● Task 1
In the passage below about the Blackthorn police station, name each actor given in parentheses along with the character they play.

● Document section
Yet amid all the crime and cuts, workplace romance was in the air at Blackthorn cop shop. Tommy met Aisling (Dearbháile McKinney) from Derry for a roadside brunch. Despite him coming over like a Gen-Z cliche (avocado on toast and a decaf flat white, yeah?), their tentative flirtation felt promising. Annie’s approach was rather more direct. When Shane suggested a post-work pint, she wasted no time in downing flaming sambucas and snogging him. Hope she doesn’t come to regret this. The new sheriff in town whiffs increasingly like a wrong ’un. Do he and smarmy intelligence officer DS Murray Canning (Desmond Eastwood) have a shady agenda? Both seemed a little too pally with Dixie’s gang.

Ousted in disgrace … Jonty (Jonathan Harden) and Helen (Joanne Crawford).View image in fullscreen

It was less rosy in the garden for Grace (Siân Brooke) and Stevie (Martin McCann). When Dixie resisted a stop-and-search, Stevie broke his promise by overreacting. As we know, Grace doesn’t need protecting. It was nothing an apology, a chocolate chip cookie and a pork belly sausage roll with chilli jam couldn’t fix, but surely the unrequited lovebirds can’t continue working in tandem?

[Source texts of formatted documents]

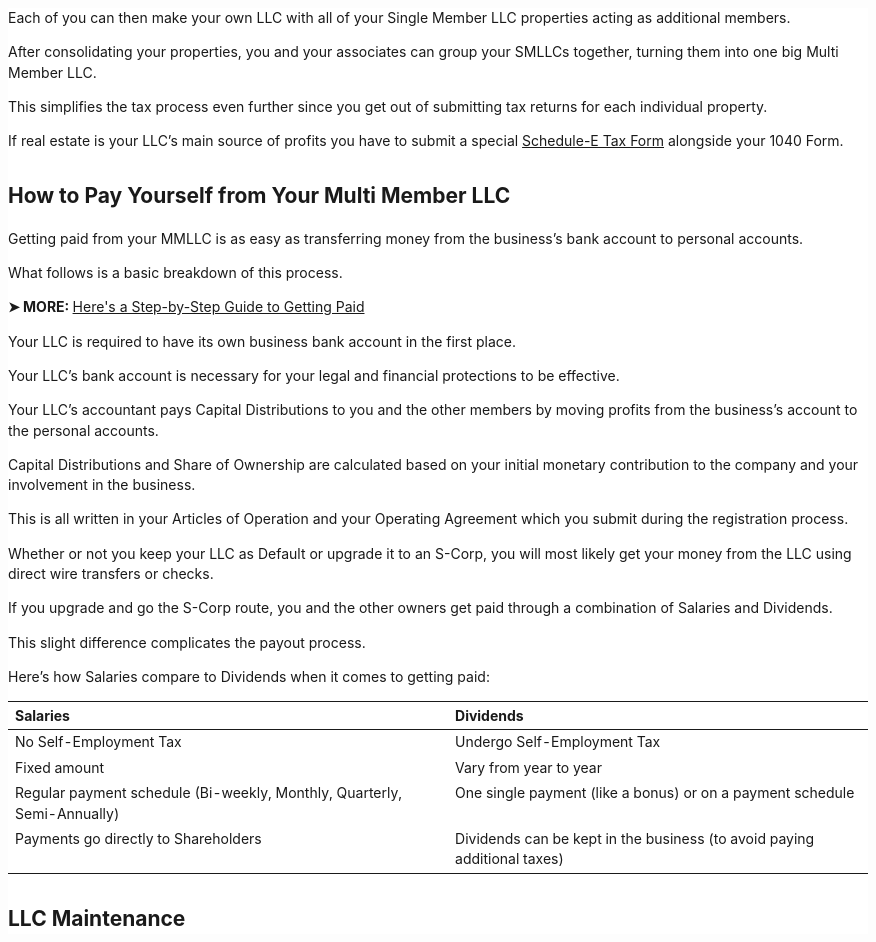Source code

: Each of you can then make your own LLC with all of your Single Member LLC properties acting as additional members.  

After consolidating your properties, you and your associates can group your SMLLCs together, turning them into one big Multi Member LLC. 

This simplifies the tax process even further since you get out of submitting tax returns for each individual property. 

If real estate is your LLC’s main source of profits you have to submit a special [Schedule-E Tax Form](https://www.irs.gov/pub/irs-pdf/f1040se.pdf) alongside your 1040 Form.

## How to Pay Yourself from Your Multi Member LLC ##

Getting paid from your MMLLC is as easy as transferring money from the business’s bank account to personal accounts. 

What follows is a basic breakdown of this process. 

<p><b>➤ MORE: </b> <a href="https://www.businessinitiative.org/paying-yourself-llc/" target="_blank"> Here's a Step-by-Step Guide to Getting Paid</a></p>

Your LLC is required to have its own business bank account in the first place. 

Your LLC’s bank account is necessary for your legal and financial protections to be effective. 

Your LLC’s accountant pays Capital Distributions to you and the other members by moving profits from the business’s account to the personal accounts. 

Capital Distributions and Share of Ownership are calculated based on your initial monetary contribution to the company and your involvement in the business.

This is all written in your Articles of Operation and your Operating Agreement which you submit during the registration process. 

Whether or not you keep your LLC as Default or upgrade it to an S-Corp, you will most likely get your money from the LLC using direct wire transfers or checks. 

If you upgrade and go the S-Corp route, you and the other owners get paid through a combination of Salaries and Dividends. 

This slight difference complicates the payout process. 
<a id="mmllc-maintenance"> 

Here’s how Salaries compare to Dividends when it comes to getting paid:

|**Salaries** | **Dividends** |
|:--------|:----------|
|No Self-Employment Tax    | Undergo Self-Employment Tax  |
|Fixed amount         |Vary from year to year    |
|Regular payment schedule (Bi-weekly, Monthly, Quarterly, Semi-Annually)   |One single payment (like a bonus) or on a payment schedule |
|Payments go directly to Shareholders   |Dividends can be kept in the business (to avoid paying additional taxes)     |

## LLC Maintenance ##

● Task 2
Please switch "Capital Distributions" to "Profit Distributions" in the listing's stretch from the line containing "<p><b>➤ MORE: </b>" through the line containing "Here’s how Salaries", and return only those lines.

● Exercise response 1
- Dearbháile McKinney: Aisling
- Desmond Eastwood: DS Murray Canning
- Jonathan Harden: Jonty
- Joanne Crawford: Helen
- Siân Brooke: Grace
- Martin McCann: Stevie

● Exercise response 2
<p><b>➤ MORE: </b> <a href="https://www.businessinitiative.org/paying-yourself-llc/" target="_blank"> Here's a Step-by-Step Guide to Getting Paid</a></p>

Your LLC is required to have its own business bank account in the first place. 

Your LLC’s bank account is necessary for your legal and financial protections to be effective. 

Your LLC’s accountant pays Profit Distributions to you and the other members by moving profits from the business’s account to the personal accounts. 

Profit Distributions and Share of Ownership are calculated based on your initial monetary contribution to the company and your involvement in the business.

This is all written in your Articles of Operation and your Operating Agreement which you submit during the registration process. 

Whether or not you keep your LLC as Default or upgrade it to an S-Corp, you will most likely get your money from the LLC using direct wire transfers or checks. 

If you upgrade and go the S-Corp route, you and the other owners get paid through a combination of Salaries and Dividends. 

This slight difference complicates the payout process. 
<a id="mmllc-maintenance"> 

Here’s how Salaries compare to Dividends when it comes to getting paid:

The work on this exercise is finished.